▸ Requirement: Search the records for "center". Report every line where it occurs.

▸ Records for processing:
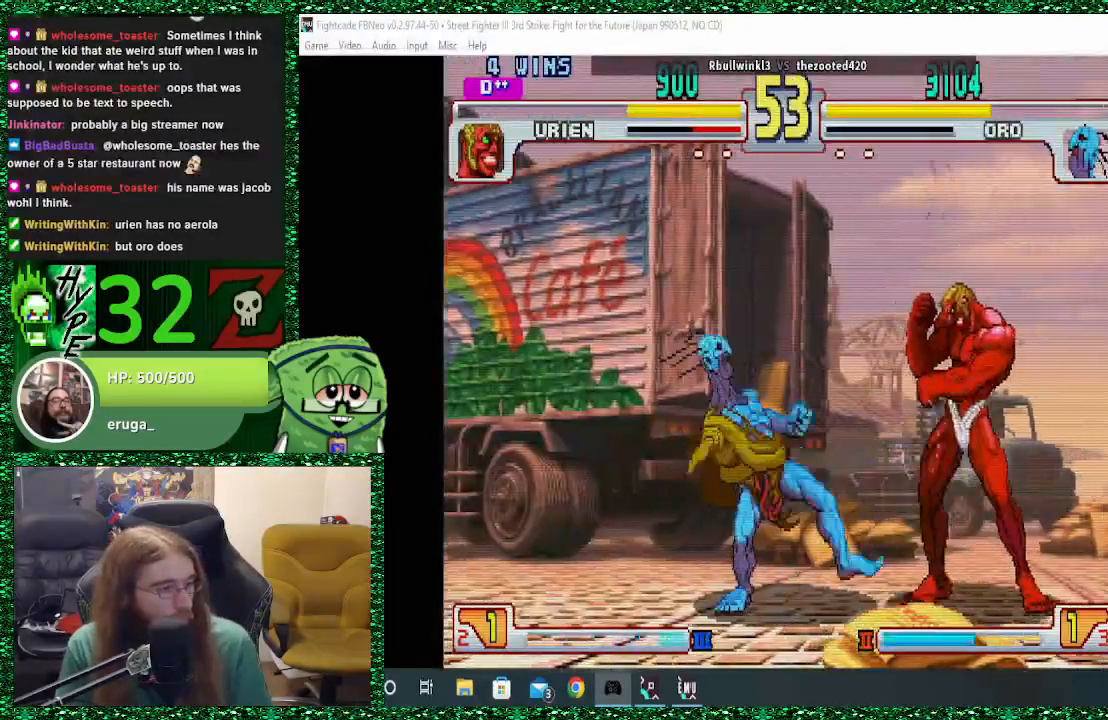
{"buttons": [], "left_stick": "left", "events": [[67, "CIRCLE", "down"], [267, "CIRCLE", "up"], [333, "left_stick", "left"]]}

==

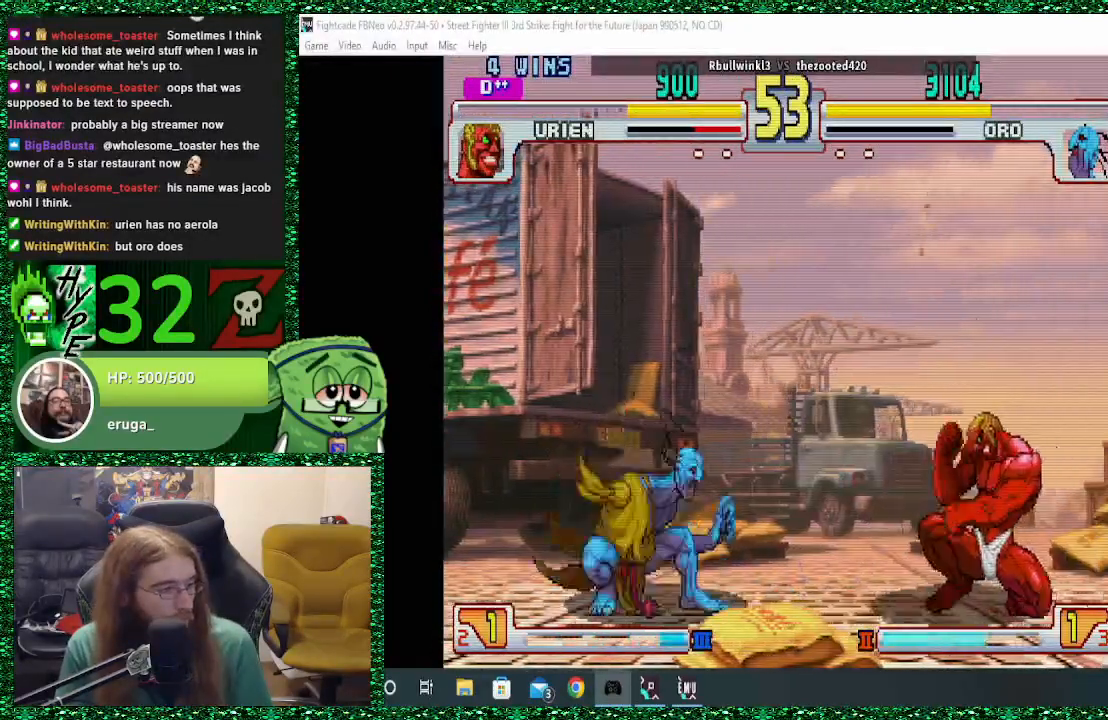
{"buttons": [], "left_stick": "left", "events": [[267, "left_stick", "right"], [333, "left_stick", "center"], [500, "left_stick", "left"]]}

---

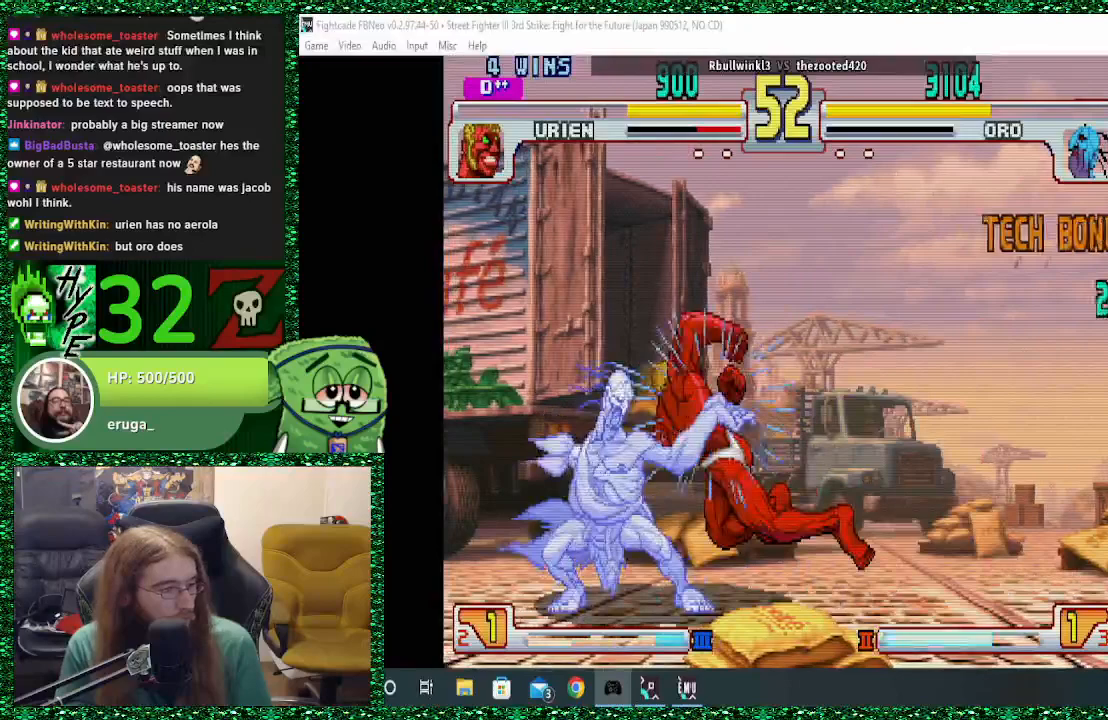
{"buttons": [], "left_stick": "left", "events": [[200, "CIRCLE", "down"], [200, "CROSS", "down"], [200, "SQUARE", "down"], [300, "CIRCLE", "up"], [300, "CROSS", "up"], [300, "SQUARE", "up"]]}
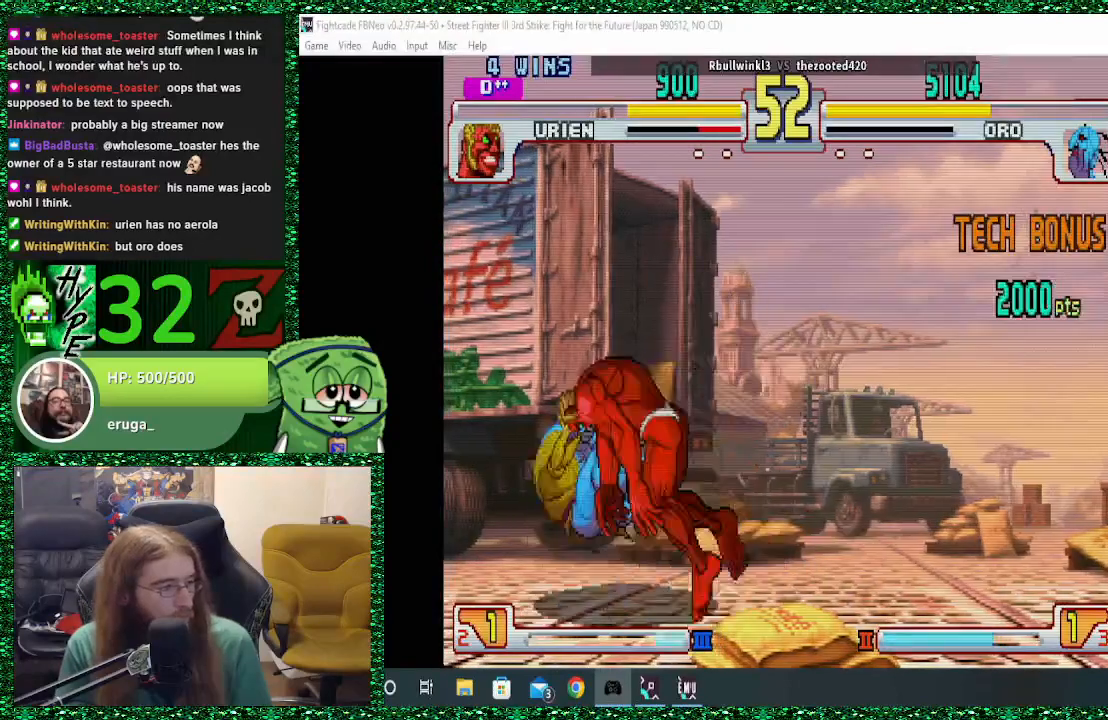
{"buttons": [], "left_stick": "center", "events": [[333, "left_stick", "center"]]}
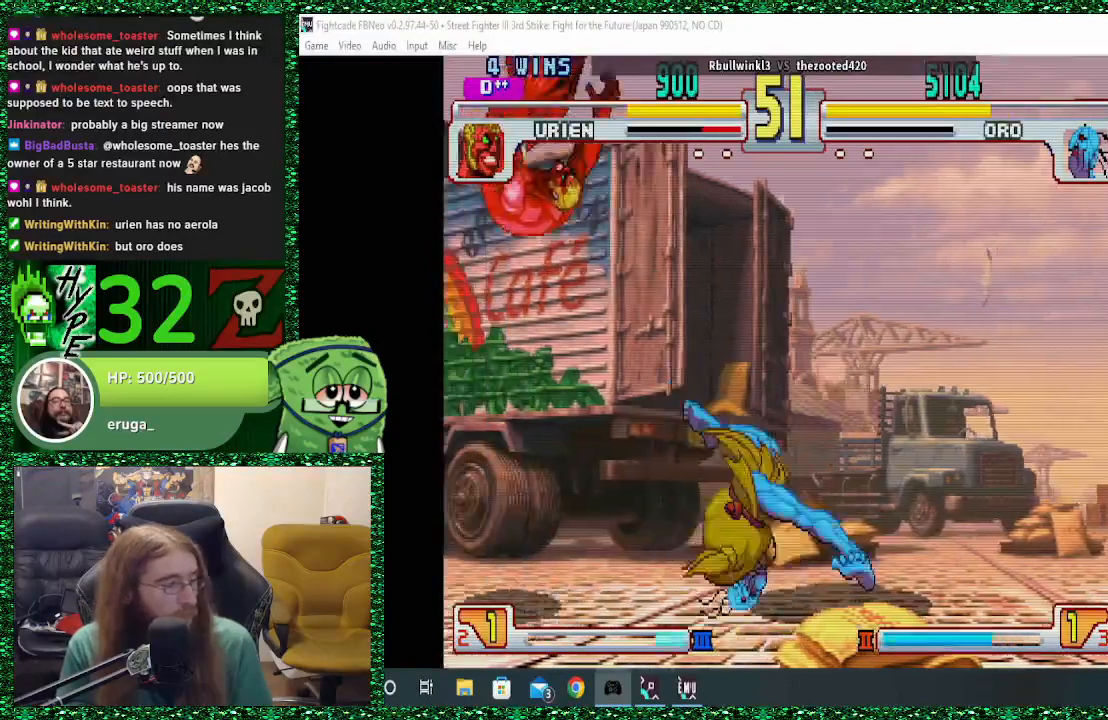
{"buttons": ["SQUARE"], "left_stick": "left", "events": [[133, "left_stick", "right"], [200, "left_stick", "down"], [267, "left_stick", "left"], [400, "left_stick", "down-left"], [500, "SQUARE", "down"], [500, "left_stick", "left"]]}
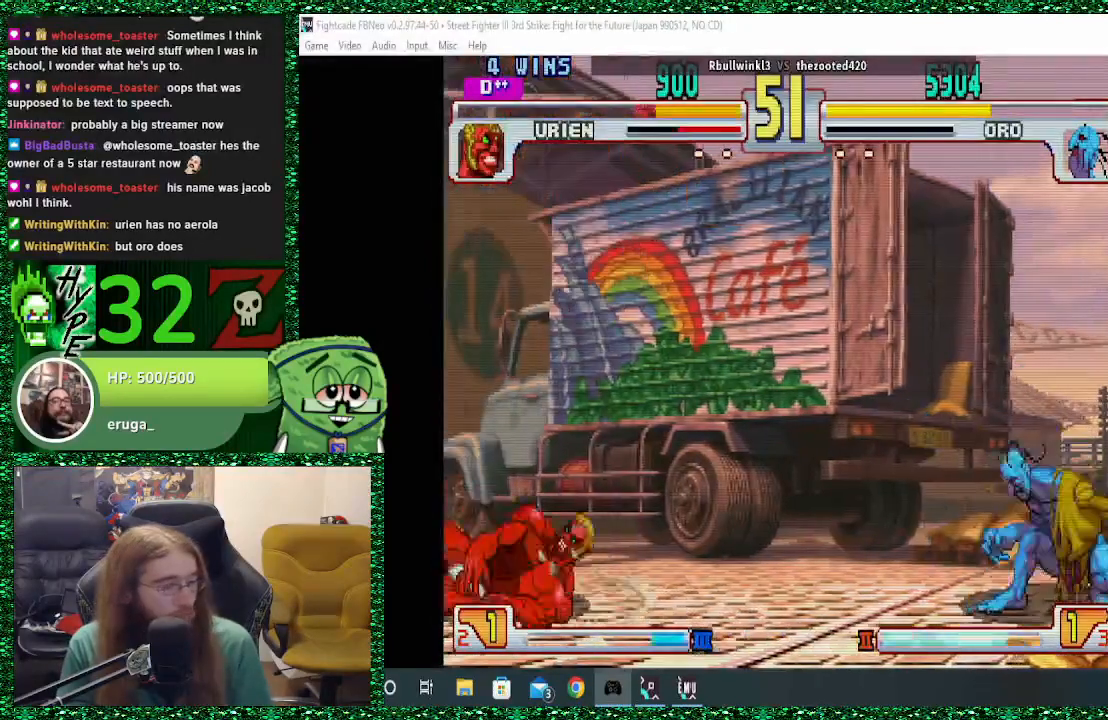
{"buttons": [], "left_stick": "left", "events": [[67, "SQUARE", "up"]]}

▸ Written solution:
{"buttons": [], "left_stick": "left", "events": [[267, "left_stick", "right"], [333, "left_stick", "center"], [500, "left_stick", "left"]]}
{"buttons": [], "left_stick": "center", "events": [[333, "left_stick", "center"]]}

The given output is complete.